Monitoring the Coagulation Profile of COVID-19 Patients Using Standard and ClotPro^® Hemostasis Tests

Round 1

Reviewer 1 Report

In the submitted paper the authors describe a study performed on COVID-19 ARDS patients and identified, by appropriate statistics, several hemostatic parameters that were associated with higher mortality.

However, there are some important issues that need to be addressed:

1.     Abstract

The aim of the study should be included in the abstract.

The paragraph “Among all parameters assessed, mortality was associated with higher age (p<0.05), higher factor I (p<0.05), INR (p<0.001), D-Dimer (p<0.001), ADP (p<0.001), ASPI (p<0.001), TRAP (p<0.001), PSEP (p<0.001), A5 extest , (p<0.01), A10 extest (p<0.01), A5 fib (p<0.001), A10fib (p<0.001) and MCF fib (p<0.001) values, but lower CT extest values (p<0.05). Mortality was associated with extreme values of D-Dimer above 1000 (p<0.001), ADP above 590 (p<0.001), ASPI above 800 (p<0.001), TRAP above 1500 (p<0.001) and PSEP above 1000 (p<0.05)” needs to be reformulated in order to highlight the most important results. A suggestion is: “Among all parameters assessed, older age, increased levels of FI, INR, D-dimer, and PSEP, higher results of platelet aggregation tests (ADP, ASPI, TRAP) and some assays of the viscoelastic test (A5 EX-test, A10 EX-test, A5 FIB, A10 FIB, and MCF FIB), and lower values of viscoelastic CT EX-test, were significantly correlated with mortality. In multivariate analysis, D-dimer levels above 860 ng/ml, higher TRAP test value bins, and values above the normal reference range of A10 FIB-test, were found to be independent predictors of mortality”.

 2.     Introduction

Some information about the types of hemostasis tests that are used in the study should be added. Also, the aim of the study is missing. 

3.     Results: Please, provide more explanations for Table 1. For example, Factor I (g/L), values are expressed as mean ± SD; Factor I (>4 g/L), no. of patients (%), etc. Replace p=0.000  with p<0.0001.

4.     Discussion: This section needs to include discussion about similar coagulation studies performed on Covid-19 patients with ARDS. E.g. Heubner, L., Greiner, M., Vicent, O. et al. Predictive ability of viscoelastic testing using ClotPro® for short-term outcome in patients with severe Covid-19 ARDS with or without ECMO therapy: a retrospective study. Thrombosis J 20, 48 (2022).

How to complete this task: List every section of the paper that the reviewer report gives numbered comments on.

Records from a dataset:

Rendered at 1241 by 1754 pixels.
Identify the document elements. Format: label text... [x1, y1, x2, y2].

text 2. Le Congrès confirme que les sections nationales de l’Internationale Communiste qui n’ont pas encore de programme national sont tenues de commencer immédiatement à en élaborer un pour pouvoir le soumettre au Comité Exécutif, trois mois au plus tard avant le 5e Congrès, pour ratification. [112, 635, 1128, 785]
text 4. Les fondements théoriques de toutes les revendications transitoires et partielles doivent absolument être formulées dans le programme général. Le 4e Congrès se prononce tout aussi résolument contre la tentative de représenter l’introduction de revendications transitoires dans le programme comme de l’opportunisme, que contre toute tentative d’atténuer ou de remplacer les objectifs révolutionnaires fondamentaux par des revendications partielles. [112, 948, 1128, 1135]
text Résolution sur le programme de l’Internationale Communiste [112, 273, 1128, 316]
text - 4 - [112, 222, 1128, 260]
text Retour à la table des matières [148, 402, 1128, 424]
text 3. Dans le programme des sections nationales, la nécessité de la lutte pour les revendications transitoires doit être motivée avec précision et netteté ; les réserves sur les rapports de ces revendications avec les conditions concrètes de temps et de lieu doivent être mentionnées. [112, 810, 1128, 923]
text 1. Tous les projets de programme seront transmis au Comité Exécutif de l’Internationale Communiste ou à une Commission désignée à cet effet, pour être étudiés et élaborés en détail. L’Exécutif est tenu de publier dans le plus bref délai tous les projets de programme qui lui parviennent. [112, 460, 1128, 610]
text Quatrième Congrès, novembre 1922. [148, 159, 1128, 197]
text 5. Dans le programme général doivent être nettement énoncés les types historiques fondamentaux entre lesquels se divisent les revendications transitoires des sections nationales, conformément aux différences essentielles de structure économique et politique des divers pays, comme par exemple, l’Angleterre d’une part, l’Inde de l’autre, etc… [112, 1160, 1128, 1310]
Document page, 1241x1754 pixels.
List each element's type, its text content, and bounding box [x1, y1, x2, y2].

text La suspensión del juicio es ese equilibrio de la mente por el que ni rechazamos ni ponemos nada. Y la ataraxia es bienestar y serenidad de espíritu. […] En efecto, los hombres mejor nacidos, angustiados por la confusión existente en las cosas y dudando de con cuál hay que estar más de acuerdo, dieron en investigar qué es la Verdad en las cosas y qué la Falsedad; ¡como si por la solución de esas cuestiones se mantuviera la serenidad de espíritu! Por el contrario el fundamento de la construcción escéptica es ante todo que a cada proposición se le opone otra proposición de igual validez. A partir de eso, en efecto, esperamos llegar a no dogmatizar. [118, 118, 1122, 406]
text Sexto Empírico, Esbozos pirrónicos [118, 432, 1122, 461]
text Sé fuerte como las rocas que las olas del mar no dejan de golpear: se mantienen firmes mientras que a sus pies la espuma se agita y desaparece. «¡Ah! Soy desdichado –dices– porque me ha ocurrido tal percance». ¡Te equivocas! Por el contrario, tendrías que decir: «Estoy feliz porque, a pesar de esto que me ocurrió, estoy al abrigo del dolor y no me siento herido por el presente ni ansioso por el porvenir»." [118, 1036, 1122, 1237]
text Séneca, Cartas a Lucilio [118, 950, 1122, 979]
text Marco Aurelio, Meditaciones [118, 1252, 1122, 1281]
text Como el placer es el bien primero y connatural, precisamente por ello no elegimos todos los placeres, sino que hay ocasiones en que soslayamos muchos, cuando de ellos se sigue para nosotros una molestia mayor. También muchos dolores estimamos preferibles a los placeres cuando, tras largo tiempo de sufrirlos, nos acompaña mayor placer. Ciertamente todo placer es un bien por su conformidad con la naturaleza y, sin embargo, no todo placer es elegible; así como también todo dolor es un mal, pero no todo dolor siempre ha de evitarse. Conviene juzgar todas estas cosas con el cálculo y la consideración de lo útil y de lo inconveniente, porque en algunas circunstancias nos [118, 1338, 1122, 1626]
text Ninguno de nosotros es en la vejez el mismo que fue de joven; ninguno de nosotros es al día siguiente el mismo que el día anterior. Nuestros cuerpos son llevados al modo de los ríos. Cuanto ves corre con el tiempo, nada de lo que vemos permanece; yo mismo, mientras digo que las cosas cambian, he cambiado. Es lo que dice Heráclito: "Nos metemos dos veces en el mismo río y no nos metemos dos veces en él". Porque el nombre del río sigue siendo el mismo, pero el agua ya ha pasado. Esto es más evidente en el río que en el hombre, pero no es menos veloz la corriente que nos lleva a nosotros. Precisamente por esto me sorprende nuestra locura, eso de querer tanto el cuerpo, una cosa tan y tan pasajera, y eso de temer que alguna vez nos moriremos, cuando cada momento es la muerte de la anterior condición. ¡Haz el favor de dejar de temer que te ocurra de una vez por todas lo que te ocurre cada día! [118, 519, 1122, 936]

Expected answer: Abstract, Introduction, Results, Discussion